Estos días, antes y después de la difusión del affaire de los sobresueldos en el PP, las encuestas se hacían eco del profundo malestar que reina entre los españoles en relación con el ejercicio de la política. En ambos momentos, y según diferentes sondeos, el 95% y el 93% de los consultados eran de la opinión de que en estos tiempos existe mucha corrupción política. En este sentido, las instituciones más desprestigiadas para la ciudadanía son los partidos políticos. La preocupación de los españoles por los políticos es superior mes a mes y el 97% de la población reclama un pacto para regenerar la democracia.
Este es el tema, regenerar la democracia, devolver el poder a la gente, abrir los partidos a la realidad, convertir la política en un servicio a la comunidad. Para ello es menester que los dirigentes de los partidos asuman el compromiso de cambiar las cosas. Cuándo la mayoría piensa que hay muchísima corrupción en la política por algo será. La multitud de escándalos que a diario nos sirve la prensa en nuestro país es buen reflejo de esta percepción general. Percepción que no empaña, de ninguna manera, el convencimiento acerca de las bondades de la democracia, solo faltaría, y de la actividad política, probablemente la ocupación más noble a que puede dedicarse el ser humano.
El problema es que la política se ha profesionalizado y quienes han accedido a ella en los últimos años, sobre todo quienes llevan más de veinte años ocupando cargo tras cargo, es muy difícil, por no decir imposible, que sean capaces de superar una adicción que causa estragos al ser humano. Sólo hay que observar a las personas que abandonan la política contra su voluntad para percatarse de ello. Por eso, me parece muy bien lo que dice Esperanza Aguirre de que para trabajar en política sea necesario acreditar experiencia laboral. Normalmente, experiencia laboral contrastada porque lo que los ciudadanos queremos, me parece, es que las riendas del Estado estén en manos de las personas más preparadas, mejor formadas y con una inquebrantable voluntad de servir a los demás, no a uno mismo.

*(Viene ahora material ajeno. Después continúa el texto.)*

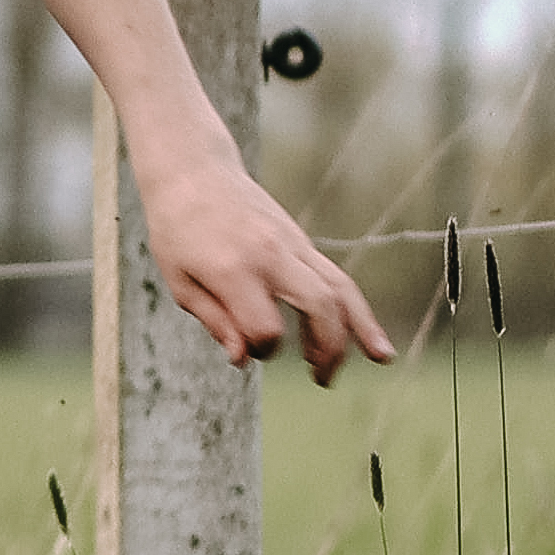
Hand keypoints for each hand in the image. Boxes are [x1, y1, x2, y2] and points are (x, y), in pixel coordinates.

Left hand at [139, 160, 392, 382]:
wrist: (194, 174)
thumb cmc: (177, 231)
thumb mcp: (180, 281)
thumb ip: (215, 321)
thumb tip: (244, 360)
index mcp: (233, 270)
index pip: (265, 326)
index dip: (262, 349)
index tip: (248, 350)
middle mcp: (271, 256)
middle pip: (319, 306)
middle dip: (330, 348)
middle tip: (323, 380)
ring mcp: (293, 246)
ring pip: (341, 289)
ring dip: (361, 329)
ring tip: (378, 360)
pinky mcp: (302, 243)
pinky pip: (338, 277)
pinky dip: (358, 307)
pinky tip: (373, 335)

Los partidos deben empezar, pues, a abrirse más a la militancia y a los simpatizantes. Deberán elegir las direcciones de forma materialmente democrática, habrán de escuchar a los militantes a la hora de proponer candidatos a cargos electos. También deberán consultar a las bases en materias que afectan al acervo ideológico del partido. Los cargos del partido y los institucionales habrían de dar cuentas periódicamente ante la militancia. Y, por supuesto, las cuentas de los partidos deberían estar accesibles para el común de los mortales.

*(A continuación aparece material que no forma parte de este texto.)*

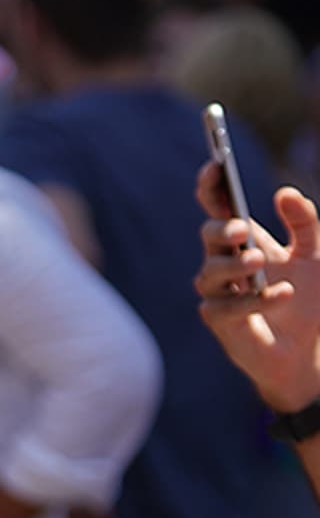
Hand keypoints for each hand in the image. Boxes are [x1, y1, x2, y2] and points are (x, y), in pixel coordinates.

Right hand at [194, 162, 319, 412]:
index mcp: (244, 242)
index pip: (219, 209)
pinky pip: (230, 307)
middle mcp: (224, 264)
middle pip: (208, 237)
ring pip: (210, 273)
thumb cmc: (306, 302)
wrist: (305, 352)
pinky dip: (258, 299)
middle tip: (242, 228)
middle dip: (221, 231)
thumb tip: (284, 193)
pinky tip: (284, 293)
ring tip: (259, 262)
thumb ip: (306, 224)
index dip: (212, 187)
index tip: (215, 165)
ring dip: (235, 265)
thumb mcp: (317, 255)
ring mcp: (218, 294)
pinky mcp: (220, 322)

Por ejemplo, en el proyecto de ley de trasparencia, acceso a la información y buen gobierno, se debería permitir que partidos y sindicatos, amén de otras instituciones sociales de interés general, sean sujetos obligados al acceso a la información. La forma de contratar personal, la ejecución del presupuesto, las retribuciones de los dirigentes, los viajes, encargos de estudios y la contratación en general, deberían poder ser consultadas por la ciudadanía sin mayores problemas.
La dedicación a la política es la más noble actividad a la que se puede entregar el ser humano, decían los clásicos. Servir a los conciudadanos, administrar las cosas del común, contribuir al progreso de la sociedad, es ciertamente una tarea honrosa como pocas. A todos nos conviene que las personas que a ello se dediquen puedan aportar experiencia y disponer de independencia económica. De lo contrario, la tentación del aprovechamiento se vuelve, a veces, irresistible. Sobre todo para los que a la salida no tienen a donde ir. ¿O no?.